SECONDO ME: “Con la tassa sul sacco si rendono i cittadini più consapevoli della quantità di rifiuti prodotti. Ma penso che dovremmo vedervi non una tassa, bensì un premio per quelle famiglie e singoli che scelgono di fare la cosa giusta”

di Maristella Patuzzi, consigliera comunale I Verdi

Sempre più la nostra società è confrontata con il problema crescente della produzione di scarti e rifiuti. Sia perché la popolazione cresce, sia perché cresce il consumo individuale di prodotti, sia perché per ogni prodotto abbiamo tendenzialmente più imballaggi e confezioni rispetto a una volta. A fronte di questa “forbice” tremenda, gestire correttamente la produzione, la raccolta e lo smaltimento dei rifiuti è una necessità cruciale per il pianeta, per le nazioni e per le singole comunità.
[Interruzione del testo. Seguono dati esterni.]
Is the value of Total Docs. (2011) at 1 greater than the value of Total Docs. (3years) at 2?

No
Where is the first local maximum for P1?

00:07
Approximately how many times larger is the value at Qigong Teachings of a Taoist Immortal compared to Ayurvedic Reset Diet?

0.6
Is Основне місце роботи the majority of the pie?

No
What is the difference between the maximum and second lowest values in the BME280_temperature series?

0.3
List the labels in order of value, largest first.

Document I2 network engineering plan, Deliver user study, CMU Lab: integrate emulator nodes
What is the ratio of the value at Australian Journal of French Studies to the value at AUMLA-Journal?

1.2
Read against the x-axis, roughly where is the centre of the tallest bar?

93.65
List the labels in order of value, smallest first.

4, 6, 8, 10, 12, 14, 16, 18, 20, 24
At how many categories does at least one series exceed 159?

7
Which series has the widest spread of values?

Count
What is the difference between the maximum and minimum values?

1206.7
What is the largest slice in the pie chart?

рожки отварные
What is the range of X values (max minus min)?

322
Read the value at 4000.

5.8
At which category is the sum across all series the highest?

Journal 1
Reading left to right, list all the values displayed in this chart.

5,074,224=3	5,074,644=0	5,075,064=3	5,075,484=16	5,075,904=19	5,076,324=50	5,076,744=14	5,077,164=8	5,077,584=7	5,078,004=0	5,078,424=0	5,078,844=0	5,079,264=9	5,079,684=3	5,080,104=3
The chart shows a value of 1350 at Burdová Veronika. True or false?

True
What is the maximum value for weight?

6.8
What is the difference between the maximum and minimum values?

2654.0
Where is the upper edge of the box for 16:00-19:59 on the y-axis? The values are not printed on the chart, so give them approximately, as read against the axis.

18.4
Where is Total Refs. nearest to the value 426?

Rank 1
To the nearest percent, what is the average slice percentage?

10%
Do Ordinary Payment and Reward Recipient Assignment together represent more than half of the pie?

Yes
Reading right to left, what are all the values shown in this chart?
Tassare la produzione di rifiuti permette di far fronte a questo problema e, come dicevo sopra, pur essendo le tasse per definizione poco simpatiche, in questo caso con tale strumento possiamo controllare la produzione di rifiuti.

Con la tassa sul sacco, infatti, si rendono i cittadini più consapevoli della quantità di rifiuti prodotti. Ma penso che dovremmo vedervi non una tassa, bensì un premio. Un premio per quelle famiglie e singoli che scelgono di fare la cosa giusta e applicano la raccolta differenziata. 

Abbiamo fior di esempi in Ticino e in Svizzera che dimostrano che, una volta introdotto questo strumento,  la quantità di rifiuti destinati all’incenerimento diminuisce in modo spettacolare, fino al 40-50 %. Non solo: la tassa incentiva il riciclaggio. Promuove la sensibilità e l’educazione ambientale. E diminuisce i costi di raccolta e di smaltimento che vengono altrimenti caricati sulla comunità tutta. 

Un futuro risparmio anche per la nostra bella Lugano, che oltretutto si conformerebbe così alle norme federali. La legge federale prevede che tutte le città svizzere riscuotano una tassa causale.  

Però non è certamente per una semplice questione giuridica o finanziaria che sosterrò la proposta quando approderà sui banchi del consiglio comunale.
Meno rifiuti avviati all’inceneritore, significano meno inquinamento, meno spreco, aria e suolo più puliti. È un paradosso che una Città come la nostra spenda così tanti soldi per… bruciarli nell’inceneritore di Giubiasco e inquinare l’aria.

Ecco perché sostengo questa proposta. Una semplice questione di buon senso per la quale abbiamo atteso anche troppo.

Ringrazio vivissimamente i colleghi del partito comunale e cantonale dei Verdi che, nel corso degli anni, hanno contribuito con un’intensa campagna di sensibilizzazione, invitando la gente a smaltire i rifiuti separatamente, insistendo anche sull’ampliamento delle raccolte differenziate.